Ceci a motivé le laboratoire de John McKinney à EPFL, en collaboration avec le laboratoire d'Uwe la Sûre à ETH Zürich, pour regarder comment les mycobactéries activent ou inactivent les gènes de ces enzymes. Les chercheurs ont employé une « délétion du gène » appelée de technique génétique, qui concerne retirer un gène spécifique dans une tension bactérienne et observer les conséquences. Suivre cette méthode, ils ont produit des tensions variées des mycobactéries sans gènes qui codent pour les enzymes d'intérêt.

Les résultats ont prouvé que la mycobactérie décide où diriger l'isocitrate à l'aide d'un mécanisme qui n'est pas comme un contact marche-arrêt simple. Au lieu de cela, l'auteur important Paul Murima (EPFL) le décrit comme thermostat qui règle un système du chauffage domestique en réponse aux variations de la température : « Si la température devient trop élevée, un thermostat refroidit la maison ; s'il devient si bas il le réchauffe.
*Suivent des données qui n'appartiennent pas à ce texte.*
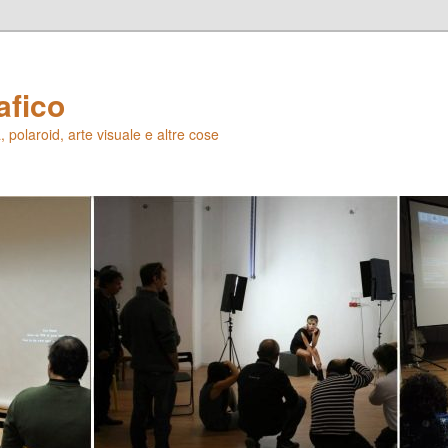
afico
 polaroid, arte visuale e altre cose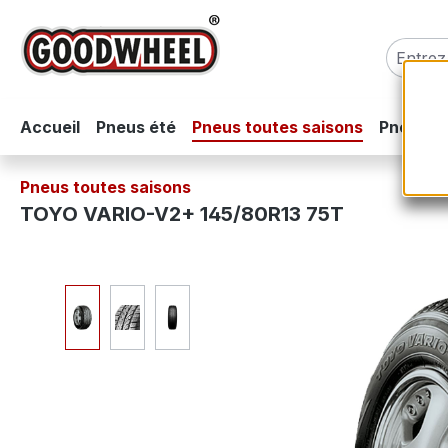
sser au contenu principal
Passer à la recherche
Passer à la navigation principale
Accueil
Pneus été
Pneus toutes saisons
Pneus hi
Pneus toutes saisons
TOYO VARIO-V2+ 145/80R13 75T
Ignorer la galerie d'images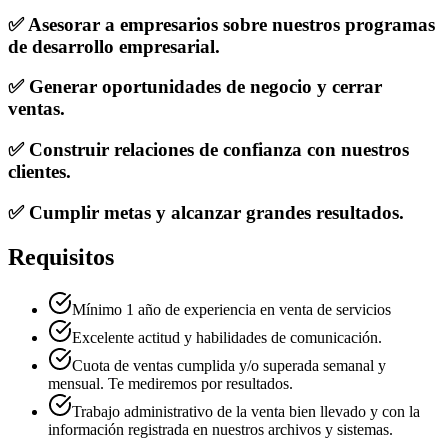
✅ Asesorar a empresarios sobre nuestros programas
de desarrollo empresarial.
✅ Generar oportunidades de negocio y cerrar
ventas.
✅ Construir relaciones de confianza con nuestros
clientes.
✅ Cumplir metas y alcanzar grandes resultados.
Requisitos
Mínimo 1 año de experiencia en venta de servicios
Excelente actitud y habilidades de comunicación.
Cuota de ventas cumplida y/o superada semanal y
mensual. Te mediremos por resultados.
Trabajo administrativo de la venta bien llevado y con la
información registrada en nuestros archivos y sistemas.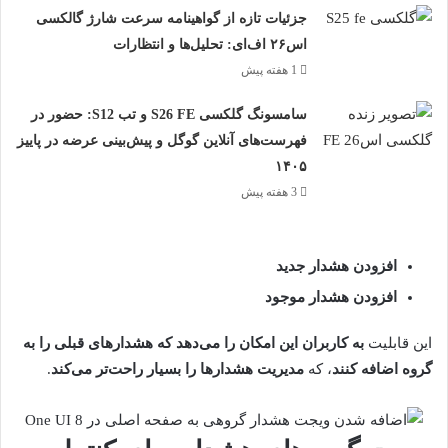
جزئیات تازه از گواهینامه سرعت شارژ گالکسی
اس۲۶ اف‌ای: تحلیل‌ها و انتظارات
1 هفته پیش
سامسونگ گلکسی S26 FE و تب S12: حضور در
فهرست‌های آنلاین گوگل و پیش‌بینی عرضه در پاییز
۱۴۰۵
3 هفته پیش
افزودن هشدار جدید
افزودن هشدار موجود
این قابلیت
به کاربران این امکان را می‌دهد که هشدارهای قبلی را به
گروه اضافه کنند
، که
مدیریت هشدارها را بسیار راحت‌تر می‌کند
.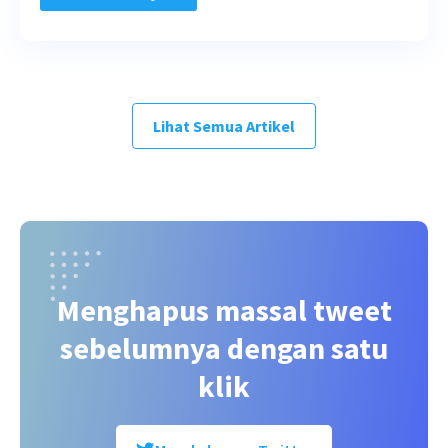
Lihat Semua Artikel
Menghapus massal tweet
sebelumnya dengan satu
klik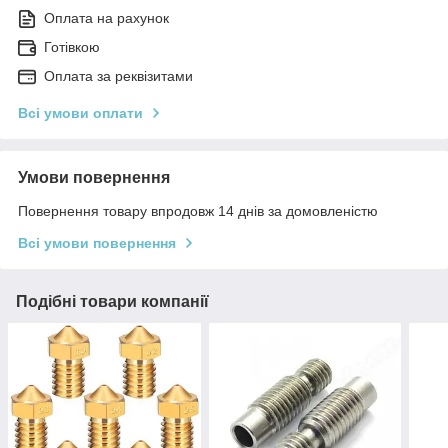
Оплата на рахунок
Готівкою
Оплата за реквізитами
Всі умови оплати
Умови повернення
Повернення товару впродовж 14 днів за домовленістю
Всі умови повернення
Подібні товари компанії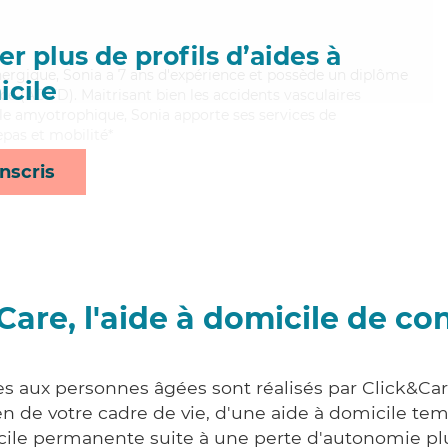
r plus de profils d’aides à
énergique, Sonia a 7 ans d'expérience et possède un diplôme
cile
e (ADVD). Maitrisant bien les accidents vasculaires
rale amyotrophique, Sonia apporte ses services de
pas et mobilité*
nscris
Care, l'aide à domicile de co
es aux personnes âgées sont réalisés par Click&Ca
 de votre cadre de vie, d'une aide à domicile tem
cile permanente suite à une perte d'autonomie pl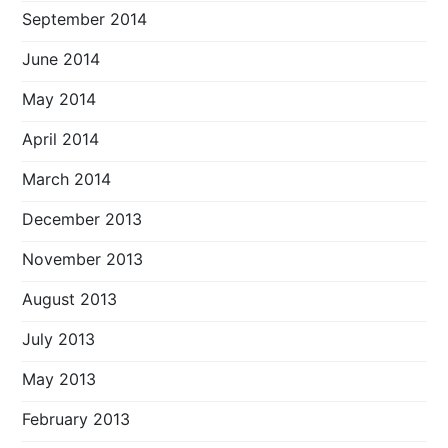
September 2014
June 2014
May 2014
April 2014
March 2014
December 2013
November 2013
August 2013
July 2013
May 2013
February 2013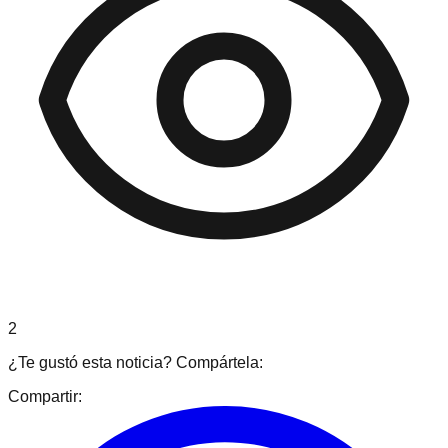
2
¿Te gustó esta noticia? Compártela:
Compartir: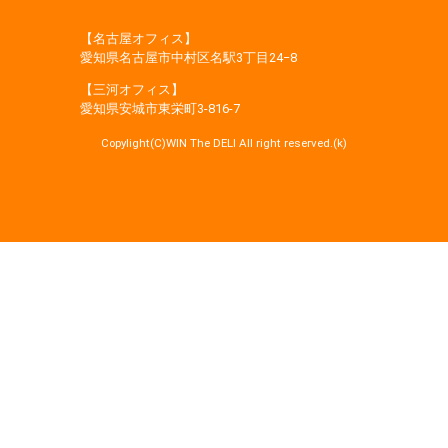
【名古屋オフィス】
愛知県名古屋市中村区名駅3丁目24−8
【三河オフィス】
愛知県安城市東栄町3‐816‐7
Copylight(C)WIN The DELI All right reserved.(k)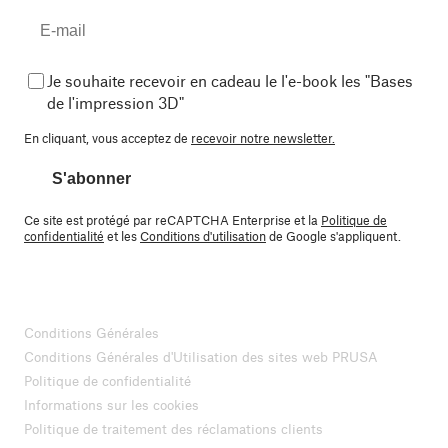
Je souhaite recevoir en cadeau le l'e-book les "Bases
de l'impression 3D"
En cliquant, vous acceptez de
recevoir notre newsletter.
S'abonner
Ce site est protégé par reCAPTCHA Enterprise et la
Politique de
confidentialité
et les
Conditions d'utilisation
de Google s'appliquent.
Conditions Générales
Conditions Générales d'Utilisation des sites web PRUSA
Politique de confidentialité
Informations sur les cookies
Politique de traitement des réclamations clients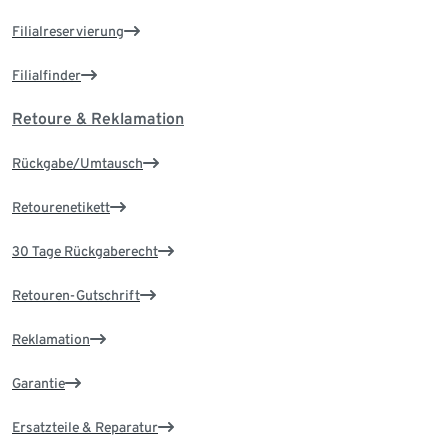
Filialreservierung
Filialfinder
Retoure & Reklamation
Rückgabe/Umtausch
Retourenetikett
30 Tage Rückgaberecht
Retouren-Gutschrift
Reklamation
Garantie
Ersatzteile & Reparatur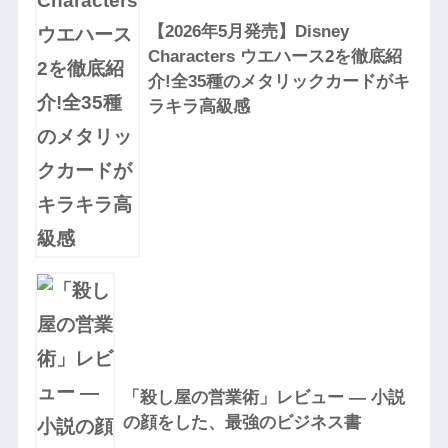
【2026年5月発売】Disney
Characters ウエハース2を徹底紹
介!全35種のメタリックカードがキ
ラキラ高級感
「殺し屋の営業術」レビュー — 小説
の顔をした、最強のビジネス書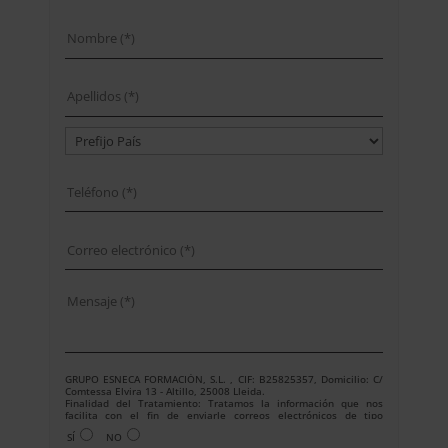
GRUPO ESNECA FORMACIÓN, S.L. , CIF: B25825357, Domicilio: C/
Comtessa Elvira 13 - Altillo, 25008 Lleida.
Finalidad del Tratamiento: Tratamos la información que nos
facilita con el fin de enviarle correos electrónicos de tipo
comercial relacionado con los productos ofrecidos y otros tipo de
SÍ
NO
productos que fueran de su interés.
De même, le mécanisme qui règle comment isocitrate est employé répond au contrôle par retour de l'information négatif, et ainsi il amortit le « bruit » pour mettre à jour les niveaux optimaux. »

Le mécanisme est convenablement capable de s'adapter et flexible, rapidement répondant aux environnements dynamiques dans lesquels la bactérie peut se trouver. Intéressant, le mécanisme est également différent de cela employé par des bactéries d'intestin. Ceci signifie que si ce devient un objectif de futures demandes de règlement, il ne devrait pas affecter le microbiome du patient, que la preuve croissante montre pour être intimement lié au fonctionnement sain du système immunitaire.